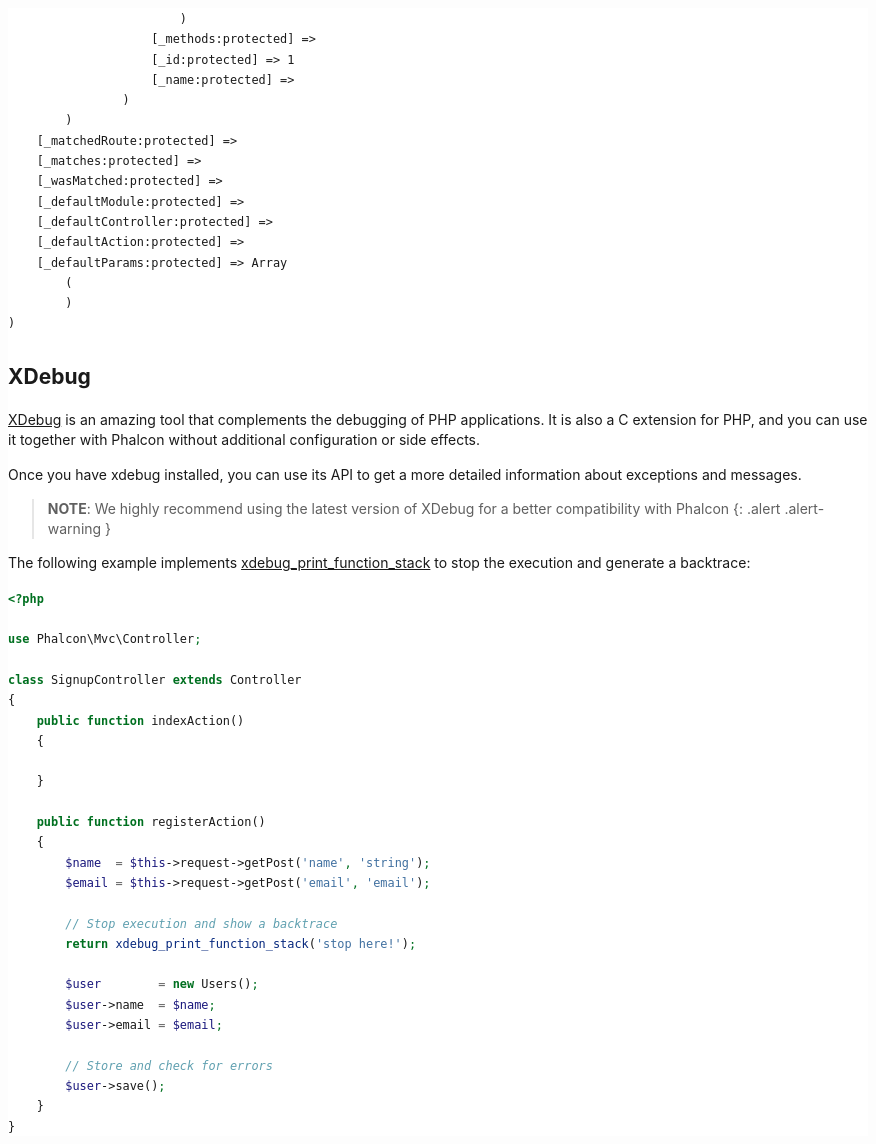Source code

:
 ```html
                        )
                    [_methods:protected] =>
                    [_id:protected] => 1
                    [_name:protected] =>
                )
        )
    [_matchedRoute:protected] =>
    [_matches:protected] =>
    [_wasMatched:protected] =>
    [_defaultModule:protected] =>
    [_defaultController:protected] =>
    [_defaultAction:protected] =>
    [_defaultParams:protected] => Array
        (
        )
)
```

## XDebug

[XDebug](https://xdebug.org) is an amazing tool that complements the debugging of PHP applications. It is also a C extension for PHP, and you can use it together with Phalcon without additional configuration or side effects.

Once you have xdebug installed, you can use its API to get a more detailed information about exceptions and messages.

> **NOTE**: We highly recommend using the latest version of XDebug for a better compatibility with Phalcon
{: .alert .alert-warning }

The following example implements [xdebug_print_function_stack](https://xdebug.org/docs/stack_trace) to stop the execution and generate a backtrace:

```php
<?php

use Phalcon\Mvc\Controller;

class SignupController extends Controller
{
    public function indexAction()
    {

    }

    public function registerAction()
    {
        $name  = $this->request->getPost('name', 'string');
        $email = $this->request->getPost('email', 'email');

        // Stop execution and show a backtrace
        return xdebug_print_function_stack('stop here!');

        $user        = new Users();
        $user->name  = $name;
        $user->email = $email;

        // Store and check for errors
        $user->save();
    }
}
```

* [About this task]:
Go through the listing above and copy each line in which the string "getPost" is found.

* [Answer]:
        $name  = $this->request->getPost('name', 'string');
        $email = $this->request->getPost('email', 'email');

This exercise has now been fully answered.